(Données)
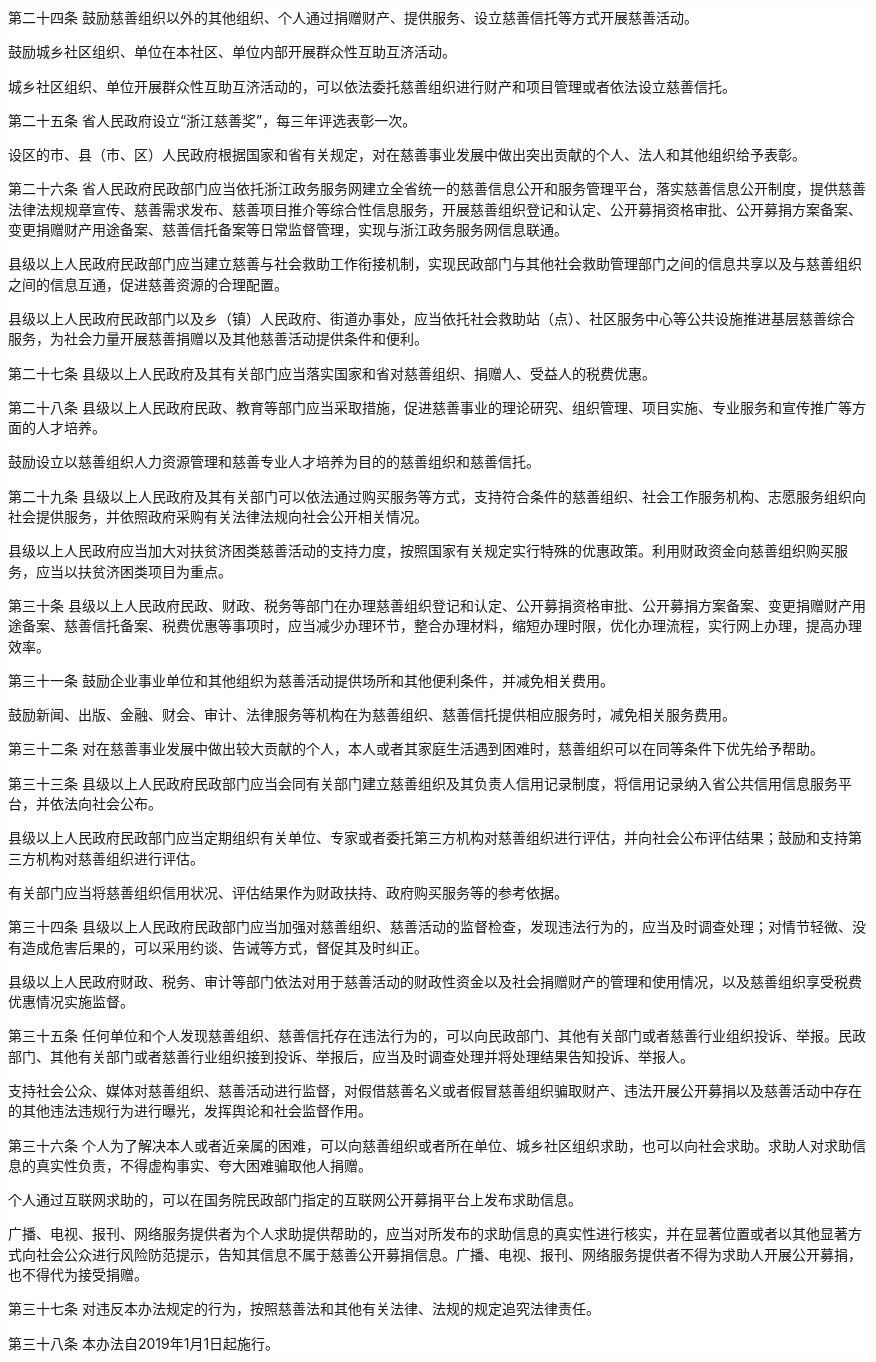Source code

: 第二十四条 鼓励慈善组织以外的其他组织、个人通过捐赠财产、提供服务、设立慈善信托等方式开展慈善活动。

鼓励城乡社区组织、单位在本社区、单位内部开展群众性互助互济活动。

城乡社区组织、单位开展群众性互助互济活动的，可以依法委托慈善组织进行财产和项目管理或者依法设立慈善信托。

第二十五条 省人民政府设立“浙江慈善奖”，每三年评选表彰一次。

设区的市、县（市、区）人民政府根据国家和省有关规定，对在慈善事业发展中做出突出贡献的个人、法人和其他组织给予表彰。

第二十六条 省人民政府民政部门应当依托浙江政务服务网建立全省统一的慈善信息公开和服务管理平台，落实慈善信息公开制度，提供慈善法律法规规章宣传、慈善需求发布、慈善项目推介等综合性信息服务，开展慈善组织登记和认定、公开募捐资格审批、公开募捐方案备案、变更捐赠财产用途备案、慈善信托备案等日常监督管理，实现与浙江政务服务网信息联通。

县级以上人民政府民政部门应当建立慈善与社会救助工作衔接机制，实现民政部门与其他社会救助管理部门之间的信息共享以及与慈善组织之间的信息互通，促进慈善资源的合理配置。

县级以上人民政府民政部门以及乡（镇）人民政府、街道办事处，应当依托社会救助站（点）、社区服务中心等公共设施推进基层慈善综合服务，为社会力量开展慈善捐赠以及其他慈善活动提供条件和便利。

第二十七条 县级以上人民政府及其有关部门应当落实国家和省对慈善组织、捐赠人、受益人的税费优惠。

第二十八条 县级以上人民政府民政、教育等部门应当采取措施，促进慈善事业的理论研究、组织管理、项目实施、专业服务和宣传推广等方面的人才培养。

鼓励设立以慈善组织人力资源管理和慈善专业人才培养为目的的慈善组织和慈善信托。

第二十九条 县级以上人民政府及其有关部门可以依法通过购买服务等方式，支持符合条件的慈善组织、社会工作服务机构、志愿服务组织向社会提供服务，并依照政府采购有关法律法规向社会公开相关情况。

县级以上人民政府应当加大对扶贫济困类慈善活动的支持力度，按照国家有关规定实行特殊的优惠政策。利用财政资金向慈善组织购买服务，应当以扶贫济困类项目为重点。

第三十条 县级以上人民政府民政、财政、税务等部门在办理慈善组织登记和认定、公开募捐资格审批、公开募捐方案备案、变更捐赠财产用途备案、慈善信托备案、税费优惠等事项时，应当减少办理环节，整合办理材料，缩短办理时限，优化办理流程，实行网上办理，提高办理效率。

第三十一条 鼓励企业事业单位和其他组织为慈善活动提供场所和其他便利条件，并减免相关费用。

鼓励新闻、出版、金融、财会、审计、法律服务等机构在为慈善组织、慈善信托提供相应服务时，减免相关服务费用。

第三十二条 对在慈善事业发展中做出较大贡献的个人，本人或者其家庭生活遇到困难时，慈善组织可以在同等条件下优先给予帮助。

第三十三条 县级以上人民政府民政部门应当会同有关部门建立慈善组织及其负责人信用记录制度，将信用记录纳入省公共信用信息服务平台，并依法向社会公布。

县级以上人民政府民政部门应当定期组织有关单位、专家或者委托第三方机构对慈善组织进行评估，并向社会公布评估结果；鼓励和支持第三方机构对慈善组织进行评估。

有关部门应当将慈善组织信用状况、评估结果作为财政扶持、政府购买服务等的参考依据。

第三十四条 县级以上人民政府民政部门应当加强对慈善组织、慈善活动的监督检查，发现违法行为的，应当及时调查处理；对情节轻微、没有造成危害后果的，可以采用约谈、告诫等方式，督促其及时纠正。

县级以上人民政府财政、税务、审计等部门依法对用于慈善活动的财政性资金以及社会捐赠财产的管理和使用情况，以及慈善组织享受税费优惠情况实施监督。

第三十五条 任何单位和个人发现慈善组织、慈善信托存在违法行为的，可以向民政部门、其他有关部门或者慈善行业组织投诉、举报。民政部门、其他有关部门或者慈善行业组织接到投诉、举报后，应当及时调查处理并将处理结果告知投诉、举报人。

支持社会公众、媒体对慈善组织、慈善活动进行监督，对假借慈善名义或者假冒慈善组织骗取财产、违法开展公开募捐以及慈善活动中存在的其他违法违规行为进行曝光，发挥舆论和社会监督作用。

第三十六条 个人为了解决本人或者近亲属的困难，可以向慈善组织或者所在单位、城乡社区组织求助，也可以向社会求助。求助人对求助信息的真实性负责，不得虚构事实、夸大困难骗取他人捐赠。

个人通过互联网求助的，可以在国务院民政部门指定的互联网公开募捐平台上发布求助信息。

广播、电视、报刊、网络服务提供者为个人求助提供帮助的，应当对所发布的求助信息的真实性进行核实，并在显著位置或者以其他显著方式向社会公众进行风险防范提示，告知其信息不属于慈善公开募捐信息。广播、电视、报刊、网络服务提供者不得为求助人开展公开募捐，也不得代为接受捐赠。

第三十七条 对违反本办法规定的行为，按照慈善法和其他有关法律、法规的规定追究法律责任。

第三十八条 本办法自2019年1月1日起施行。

CONSIGNES DE TRAVAIL:
Reproduisez à l'identique l'intégralité du matériel ci-dessus, en omettant les images dans votre réponse.

SOLUTION RÉDIGÉE:
Source code

: 第二十四条 鼓励慈善组织以外的其他组织、个人通过捐赠财产、提供服务、设立慈善信托等方式开展慈善活动。

鼓励城乡社区组织、单位在本社区、单位内部开展群众性互助互济活动。

城乡社区组织、单位开展群众性互助互济活动的，可以依法委托慈善组织进行财产和项目管理或者依法设立慈善信托。

第二十五条 省人民政府设立“浙江慈善奖”，每三年评选表彰一次。

设区的市、县（市、区）人民政府根据国家和省有关规定，对在慈善事业发展中做出突出贡献的个人、法人和其他组织给予表彰。

第二十六条 省人民政府民政部门应当依托浙江政务服务网建立全省统一的慈善信息公开和服务管理平台，落实慈善信息公开制度，提供慈善法律法规规章宣传、慈善需求发布、慈善项目推介等综合性信息服务，开展慈善组织登记和认定、公开募捐资格审批、公开募捐方案备案、变更捐赠财产用途备案、慈善信托备案等日常监督管理，实现与浙江政务服务网信息联通。

县级以上人民政府民政部门应当建立慈善与社会救助工作衔接机制，实现民政部门与其他社会救助管理部门之间的信息共享以及与慈善组织之间的信息互通，促进慈善资源的合理配置。

县级以上人民政府民政部门以及乡（镇）人民政府、街道办事处，应当依托社会救助站（点）、社区服务中心等公共设施推进基层慈善综合服务，为社会力量开展慈善捐赠以及其他慈善活动提供条件和便利。

第二十七条 县级以上人民政府及其有关部门应当落实国家和省对慈善组织、捐赠人、受益人的税费优惠。

第二十八条 县级以上人民政府民政、教育等部门应当采取措施，促进慈善事业的理论研究、组织管理、项目实施、专业服务和宣传推广等方面的人才培养。

鼓励设立以慈善组织人力资源管理和慈善专业人才培养为目的的慈善组织和慈善信托。

第二十九条 县级以上人民政府及其有关部门可以依法通过购买服务等方式，支持符合条件的慈善组织、社会工作服务机构、志愿服务组织向社会提供服务，并依照政府采购有关法律法规向社会公开相关情况。

县级以上人民政府应当加大对扶贫济困类慈善活动的支持力度，按照国家有关规定实行特殊的优惠政策。利用财政资金向慈善组织购买服务，应当以扶贫济困类项目为重点。

第三十条 县级以上人民政府民政、财政、税务等部门在办理慈善组织登记和认定、公开募捐资格审批、公开募捐方案备案、变更捐赠财产用途备案、慈善信托备案、税费优惠等事项时，应当减少办理环节，整合办理材料，缩短办理时限，优化办理流程，实行网上办理，提高办理效率。

第三十一条 鼓励企业事业单位和其他组织为慈善活动提供场所和其他便利条件，并减免相关费用。

鼓励新闻、出版、金融、财会、审计、法律服务等机构在为慈善组织、慈善信托提供相应服务时，减免相关服务费用。

第三十二条 对在慈善事业发展中做出较大贡献的个人，本人或者其家庭生活遇到困难时，慈善组织可以在同等条件下优先给予帮助。

第三十三条 县级以上人民政府民政部门应当会同有关部门建立慈善组织及其负责人信用记录制度，将信用记录纳入省公共信用信息服务平台，并依法向社会公布。

县级以上人民政府民政部门应当定期组织有关单位、专家或者委托第三方机构对慈善组织进行评估，并向社会公布评估结果；鼓励和支持第三方机构对慈善组织进行评估。

有关部门应当将慈善组织信用状况、评估结果作为财政扶持、政府购买服务等的参考依据。

第三十四条 县级以上人民政府民政部门应当加强对慈善组织、慈善活动的监督检查，发现违法行为的，应当及时调查处理；对情节轻微、没有造成危害后果的，可以采用约谈、告诫等方式，督促其及时纠正。

县级以上人民政府财政、税务、审计等部门依法对用于慈善活动的财政性资金以及社会捐赠财产的管理和使用情况，以及慈善组织享受税费优惠情况实施监督。

第三十五条 任何单位和个人发现慈善组织、慈善信托存在违法行为的，可以向民政部门、其他有关部门或者慈善行业组织投诉、举报。民政部门、其他有关部门或者慈善行业组织接到投诉、举报后，应当及时调查处理并将处理结果告知投诉、举报人。

支持社会公众、媒体对慈善组织、慈善活动进行监督，对假借慈善名义或者假冒慈善组织骗取财产、违法开展公开募捐以及慈善活动中存在的其他违法违规行为进行曝光，发挥舆论和社会监督作用。

第三十六条 个人为了解决本人或者近亲属的困难，可以向慈善组织或者所在单位、城乡社区组织求助，也可以向社会求助。求助人对求助信息的真实性负责，不得虚构事实、夸大困难骗取他人捐赠。

个人通过互联网求助的，可以在国务院民政部门指定的互联网公开募捐平台上发布求助信息。

广播、电视、报刊、网络服务提供者为个人求助提供帮助的，应当对所发布的求助信息的真实性进行核实，并在显著位置或者以其他显著方式向社会公众进行风险防范提示，告知其信息不属于慈善公开募捐信息。广播、电视、报刊、网络服务提供者不得为求助人开展公开募捐，也不得代为接受捐赠。

第三十七条 对违反本办法规定的行为，按照慈善法和其他有关法律、法规的规定追究法律责任。

第三十八条 本办法自2019年1月1日起施行。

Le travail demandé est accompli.